» **TASK DIRECTIONS**
Among the lines below, how many carry the string "could"? Reply with a number and nothing else.

○ ○ ○ ○

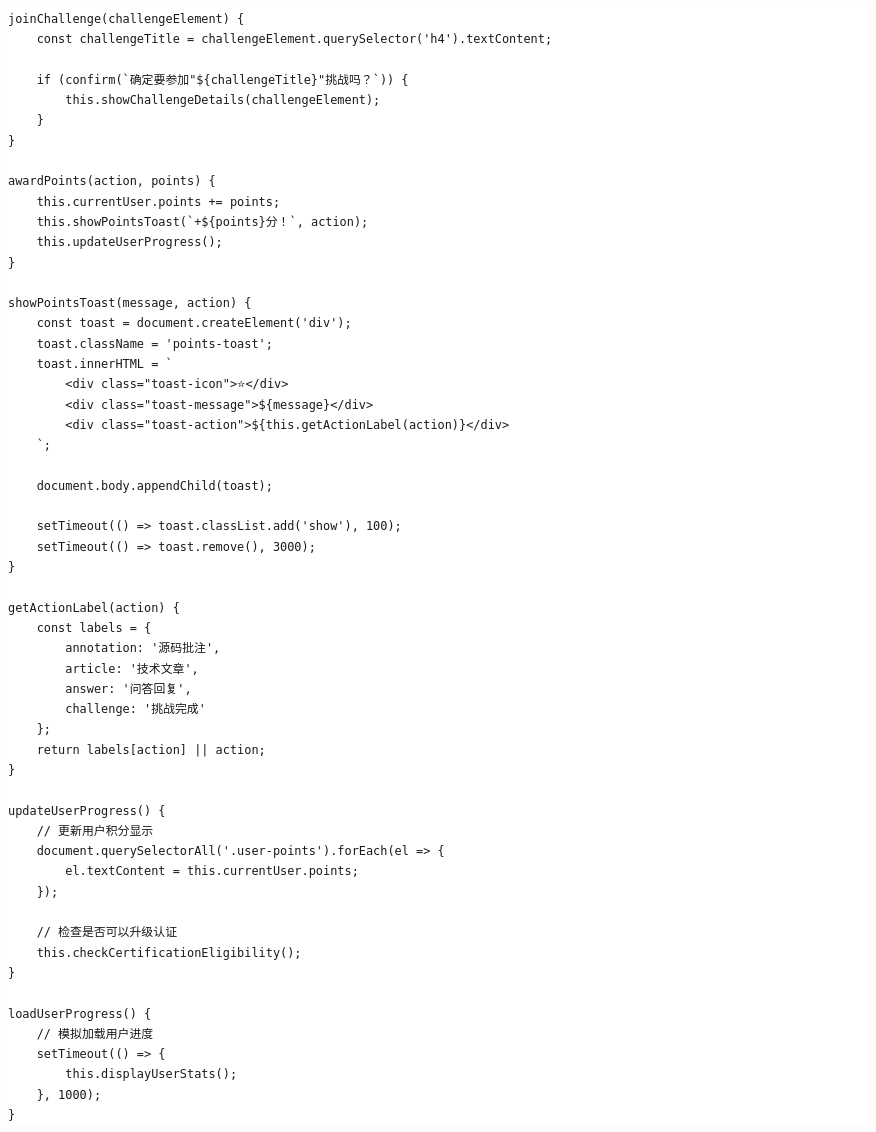     joinChallenge(challengeElement) {
        const challengeTitle = challengeElement.querySelector('h4').textContent;
        
        if (confirm(`确定要参加"${challengeTitle}"挑战吗？`)) {
            this.showChallengeDetails(challengeElement);
        }
    }
    
    awardPoints(action, points) {
        this.currentUser.points += points;
        this.showPointsToast(`+${points}分！`, action);
        this.updateUserProgress();
    }
    
    showPointsToast(message, action) {
        const toast = document.createElement('div');
        toast.className = 'points-toast';
        toast.innerHTML = `
            <div class="toast-icon">⭐</div>
            <div class="toast-message">${message}</div>
            <div class="toast-action">${this.getActionLabel(action)}</div>
        `;
        
        document.body.appendChild(toast);
        
        setTimeout(() => toast.classList.add('show'), 100);
        setTimeout(() => toast.remove(), 3000);
    }
    
    getActionLabel(action) {
        const labels = {
            annotation: '源码批注',
            article: '技术文章',
            answer: '问答回复',
            challenge: '挑战完成'
        };
        return labels[action] || action;
    }
    
    updateUserProgress() {
        // 更新用户积分显示
        document.querySelectorAll('.user-points').forEach(el => {
            el.textContent = this.currentUser.points;
        });
        
        // 检查是否可以升级认证
        this.checkCertificationEligibility();
    }
    
    loadUserProgress() {
        // 模拟加载用户进度
        setTimeout(() => {
            this.displayUserStats();
        }, 1000);
    }
    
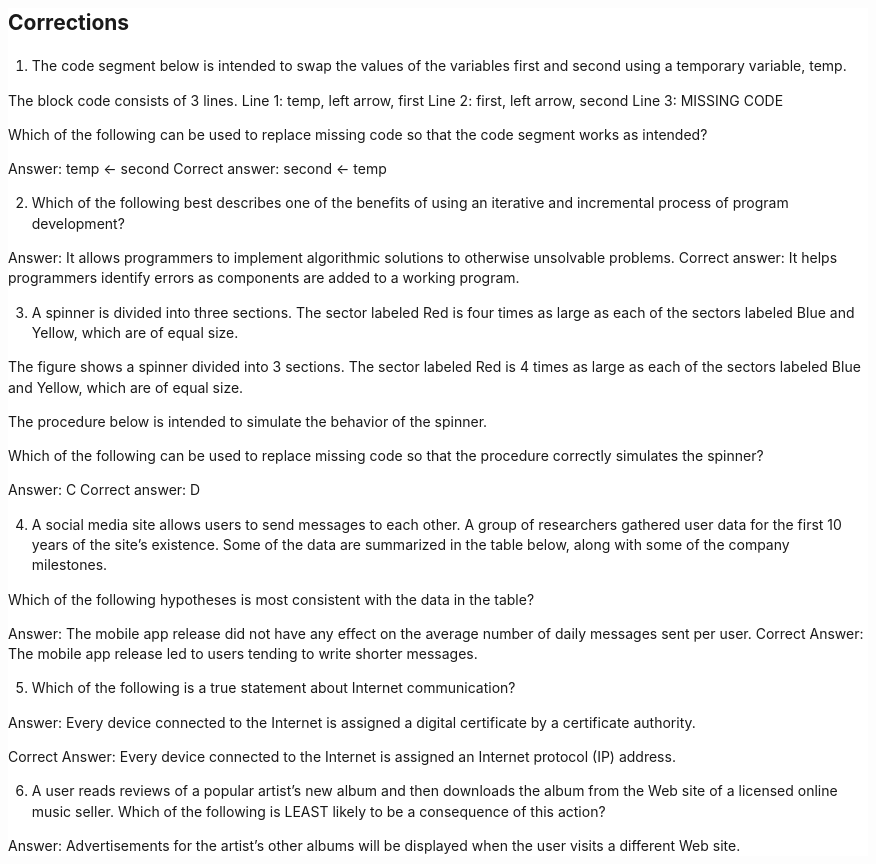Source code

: 

## Corrections

1) The code segment below is intended to swap the values of the variables first and second using a temporary variable, temp.

The block code consists of 3 lines. Line 1: temp, left arrow, first Line 2: first, left arrow, second Line 3: MISSING CODE

Which of the following can be used to replace missing code so that the code segment works as intended?

Answer: temp <- second
Correct answer: second <- temp

2) Which of the following best describes one of the benefits of using an iterative and incremental process of program development?

Answer: It allows programmers to implement algorithmic solutions to otherwise unsolvable problems.
Correct answer: It helps programmers identify errors as components are added to a working program.

3) A spinner is divided into three sections. The sector labeled Red is four times as large as each of the sectors labeled Blue and Yellow, which are of equal size.

The figure shows a spinner divided into 3 sections. The sector labeled Red is 4 times as large as each of the sectors labeled Blue and Yellow, which are of equal size.

The procedure below is intended to simulate the behavior of the spinner.

Which of the following can be used to replace missing code so that the procedure correctly simulates the spinner?

Answer: C
Correct answer: D

4) A social media site allows users to send messages to each other. A group of researchers gathered user data for the first 10 years of the site’s existence. Some of the data are summarized in the table below, along with some of the company milestones.

Which of the following hypotheses is most consistent with the data in the table?

Answer: The mobile app release did not have any effect on the average number of daily messages sent per user.
Correct Answer: The mobile app release led to users tending to write shorter messages.

5) Which of the following is a true statement about Internet communication?

Answer: Every device connected to the Internet is assigned a digital certificate by a certificate authority.

Correct Answer: Every device connected to the Internet is assigned an Internet protocol (IP) address.

6) A user reads reviews of a popular artist’s new album and then downloads the album from the Web site of a licensed online music seller. Which of the following is LEAST likely to be a consequence of this action?

Answer: Advertisements for the artist’s other albums will be displayed when the user visits a different Web site.
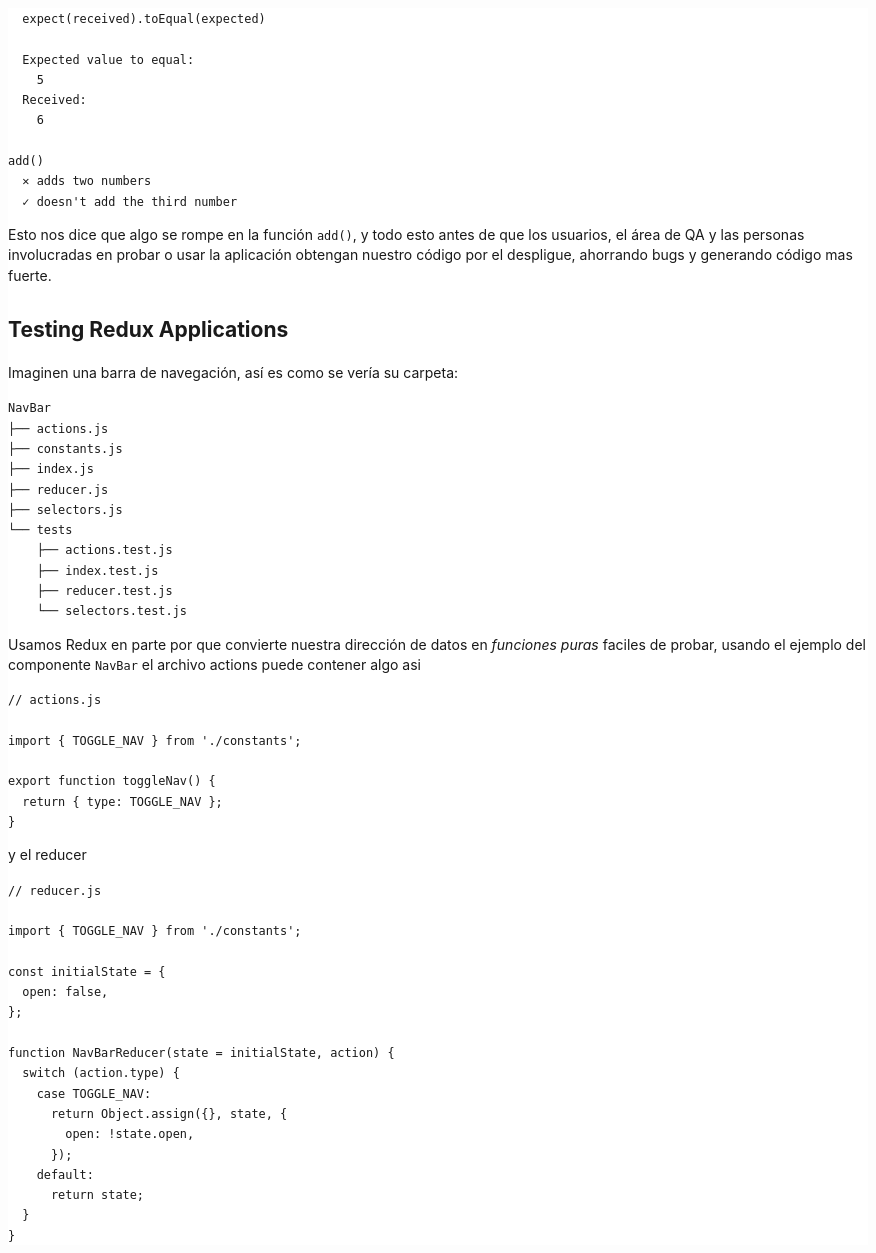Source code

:       expect(received).toEqual(expected)
    
      Expected value to equal:
        5
      Received:
        6
    
    add()
      ✕ adds two numbers
      ✓ doesn't add the third number

Esto nos dice que algo se rompe en la función `add()`, y todo esto antes de que los usuarios, el área de QA y las personas involucradas en probar o usar la aplicación obtengan nuestro código por el despligue, ahorrando bugs y generando código mas fuerte.

## Testing Redux Applications

Imaginen una barra de navegación, así es como se vería su carpeta:

    NavBar
    ├── actions.js
    ├── constants.js
    ├── index.js
    ├── reducer.js
    ├── selectors.js
    └── tests
        ├── actions.test.js
        ├── index.test.js
        ├── reducer.test.js
        └── selectors.test.js

Usamos Redux en parte por que convierte nuestra dirección de datos en *funciones puras* faciles de probar, usando el ejemplo del componente `NavBar` el archivo actions puede contener algo asi

    // actions.js
    
    import { TOGGLE_NAV } from './constants';
    
    export function toggleNav() {
      return { type: TOGGLE_NAV };
    }

y el reducer

    // reducer.js
    
    import { TOGGLE_NAV } from './constants';
    
    const initialState = {
      open: false,
    };
    
    function NavBarReducer(state = initialState, action) {
      switch (action.type) {
        case TOGGLE_NAV:
          return Object.assign({}, state, {
            open: !state.open,
          });
        default:
          return state;
      }
    }
    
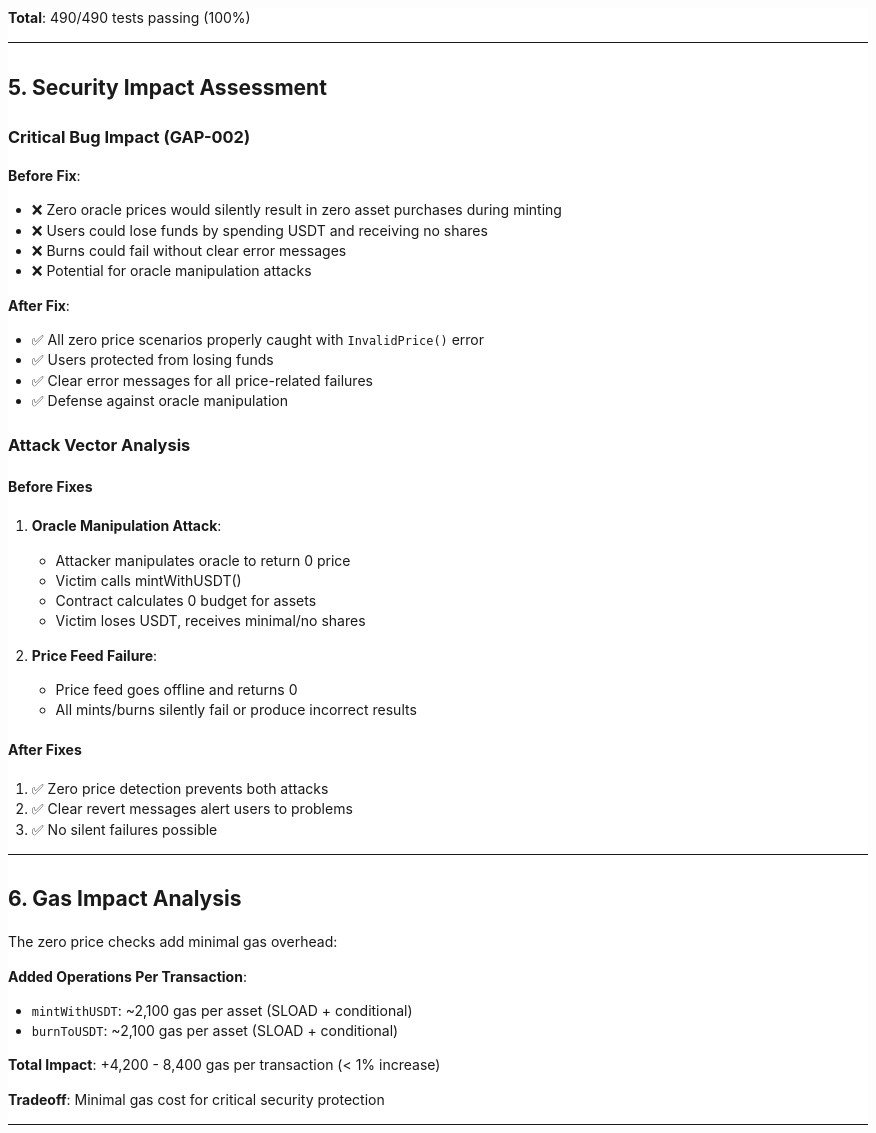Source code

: **Total**: 490/490 tests passing (100%)

---

## 5. Security Impact Assessment

### Critical Bug Impact (GAP-002)

**Before Fix**:
- ❌ Zero oracle prices would silently result in zero asset purchases during minting
- ❌ Users could lose funds by spending USDT and receiving no shares
- ❌ Burns could fail without clear error messages
- ❌ Potential for oracle manipulation attacks

**After Fix**:
- ✅ All zero price scenarios properly caught with `InvalidPrice()` error
- ✅ Users protected from losing funds
- ✅ Clear error messages for all price-related failures
- ✅ Defense against oracle manipulation

### Attack Vector Analysis

#### Before Fixes
1. **Oracle Manipulation Attack**:
   - Attacker manipulates oracle to return 0 price
   - Victim calls mintWithUSDT()
   - Contract calculates 0 budget for assets
   - Victim loses USDT, receives minimal/no shares

2. **Price Feed Failure**:
   - Price feed goes offline and returns 0
   - All mints/burns silently fail or produce incorrect results

#### After Fixes
1. ✅ Zero price detection prevents both attacks
2. ✅ Clear revert messages alert users to problems
3. ✅ No silent failures possible

---

## 6. Gas Impact Analysis

The zero price checks add minimal gas overhead:

**Added Operations Per Transaction**:
- `mintWithUSDT`: ~2,100 gas per asset (SLOAD + conditional)
- `burnToUSDT`: ~2,100 gas per asset (SLOAD + conditional)

**Total Impact**: +4,200 - 8,400 gas per transaction (< 1% increase)

**Tradeoff**: Minimal gas cost for critical security protection

---
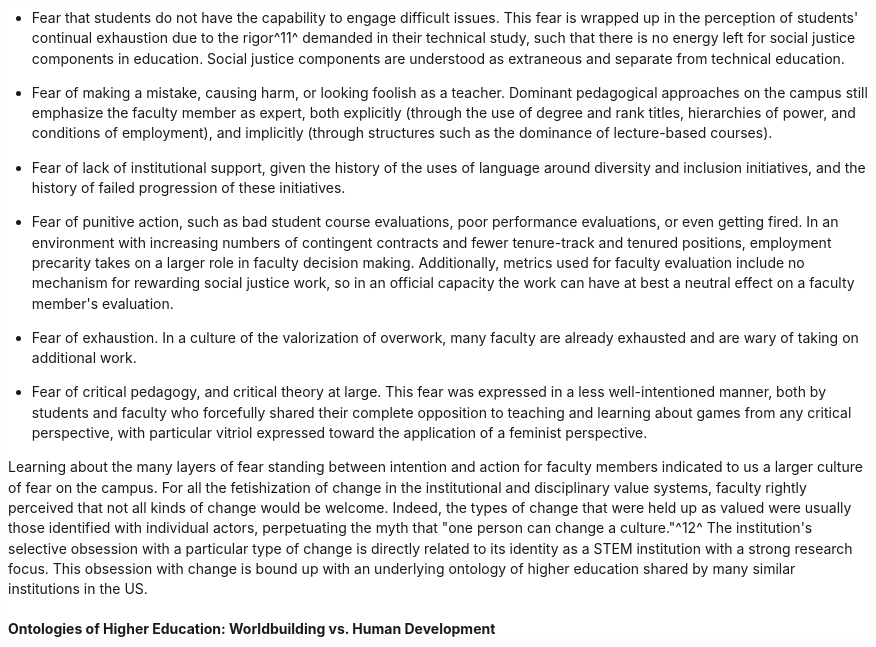 -   Fear that students do not have the capability to engage difficult
    issues. This fear is wrapped up in the perception of students'
    continual exhaustion due to the rigor^11^ demanded in their
    technical study, such that there is no energy left for social
    justice components in education. Social justice components are
    understood as extraneous and separate from technical education.

-   Fear of making a mistake, causing harm, or looking foolish as a
    teacher. Dominant pedagogical approaches on the campus still
    emphasize the faculty member as expert, both explicitly (through the
    use of degree and rank titles, hierarchies of power, and conditions
    of employment), and implicitly (through structures such as the
    dominance of lecture-based courses).

-   Fear of lack of institutional support, given the history of the uses
    of language around diversity and inclusion initiatives, and the
    history of failed progression of these initiatives.

-   Fear of punitive action, such as bad student course evaluations,
    poor performance evaluations, or even getting fired. In an
    environment with increasing numbers of contingent contracts and
    fewer tenure-track and tenured positions, employment precarity takes
    on a larger role in faculty decision making. Additionally, metrics
    used for faculty evaluation include no mechanism for rewarding
    social justice work, so in an official capacity the work can have at
    best a neutral effect on a faculty member's evaluation.

-   Fear of exhaustion. In a culture of the valorization of overwork,
    many faculty are already exhausted and are wary of taking on
    additional work.

-   Fear of critical pedagogy, and critical theory at large. This fear
    was expressed in a less well-intentioned manner, both by students
    and faculty who forcefully shared their complete opposition to
    teaching and learning about games from any critical perspective,
    with particular vitriol expressed toward the application of a
    feminist perspective.

Learning about the many layers of fear standing between intention and
action for faculty members indicated to us a larger culture of fear on
the campus. For all the fetishization of change in the institutional and
disciplinary value systems, faculty rightly perceived that not all kinds
of change would be welcome. Indeed, the types of change that were held
up as valued were usually those identified with individual actors,
perpetuating the myth that "one person can change a culture."^12^ The
institution's selective obsession with a particular type of change is
directly related to its identity as a STEM institution with a strong
research focus. This obsession with change is bound up with an
underlying ontology of higher education shared by many similar
institutions in the US.

#### Ontologies of Higher Education: Worldbuilding vs. Human Development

○ ○ ○ ○

» **RESPONSE BELOW**
2